**Excerpt to read:**
========================================

Class PDFextConn


  • public class PDFextConn
    extends Object
    Converting papers in PDF format to XML by means of PDFext (http://pdfext.taln.upf.edu/). EXPERIMENTAL!
    • Field Detail

      • useProxy

        public static boolean useProxy
      • proxyScheme

        public static String proxyScheme
      • proxyHost

        public static String proxyHost
      • proxyPort

        public static Integer proxyPort
    • Constructor Detail

      • PDFextConn

        public PDFextConn()
    • Method Detail

      • processPDFfile

        public static Map<String,​String> processPDFfile​(String inputFilePath,
                                                              int timeout)
        Get an PDF file (max 5Mb) by means of its path and transform it to an XML annotated file by means of the PDFX Web Service (http://pdfx.cs.man.ac.uk/).
        Parameters:
        inputFilePath -
        timeout - set the socket timeout in milliseconds
        Returns:
      • processPDF

        public static String processPDF​(byte[] inputBytes,
                                        String tags,
                                        int timeout,
                                        String fileName)
        Get a PDF file as a byte array and transform it to an XML annotated file by means of the PDFext Web Service (http://pdfext.taln.upf.edu/).
        Parameters:
        inputBytes - input byte array
        timeout - set the socket timeout in milliseconds
        Returns:
      • convertFilesAndStore

        public static int convertFilesAndStore​(String fileOrDirFullPath,
                                               String tags,
                                               boolean recursiveDir,
                                               int timeout)
        Convert by means of PDFext a PDF file or recursively all PDF files in a directory.
        Parameters:
        fileOrDirFullPath -
        tags -
        recursiveDir -
        timeout -
        Returns:
      • main

        public static void main​(String[] args)

========================================

**Material shown:**

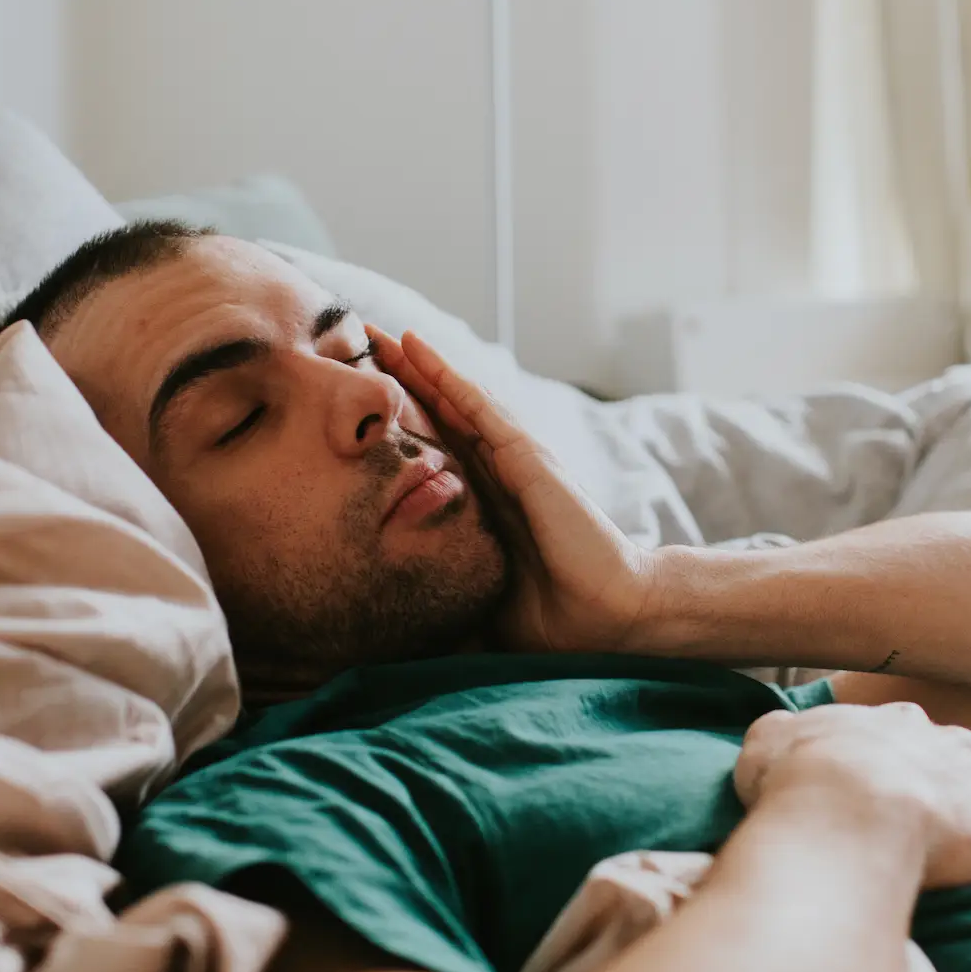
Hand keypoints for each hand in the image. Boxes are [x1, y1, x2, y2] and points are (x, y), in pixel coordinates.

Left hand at [368, 325, 659, 653]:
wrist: (611, 617)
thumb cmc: (558, 619)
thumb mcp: (482, 607)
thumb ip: (445, 606)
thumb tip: (395, 637)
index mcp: (490, 504)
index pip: (438, 451)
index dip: (403, 421)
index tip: (362, 401)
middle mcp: (502, 474)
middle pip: (444, 415)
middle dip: (404, 380)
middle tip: (359, 343)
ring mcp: (517, 462)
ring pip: (458, 401)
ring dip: (420, 365)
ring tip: (381, 334)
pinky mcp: (530, 460)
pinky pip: (482, 411)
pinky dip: (450, 378)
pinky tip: (420, 351)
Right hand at [733, 702, 970, 889]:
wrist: (847, 810)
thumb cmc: (802, 776)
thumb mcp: (769, 741)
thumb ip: (782, 736)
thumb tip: (782, 739)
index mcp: (897, 723)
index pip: (912, 736)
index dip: (901, 763)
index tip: (888, 787)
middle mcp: (951, 745)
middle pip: (965, 763)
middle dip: (956, 787)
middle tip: (934, 821)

========================================

**Work task:** In the PDFextConn documentation above, reproduce everything from "public static String process" down to "Web Service (http://pdfext.taln.upf.edu/).".

**Reply:**
public static String processPDF​(byte[] inputBytes,
                                        String tags,
                                        int timeout,
                                        String fileName)
        Get a PDF file as a byte array and transform it to an XML annotated file by means of the PDFext Web Service (http://pdfext.taln.upf.edu/).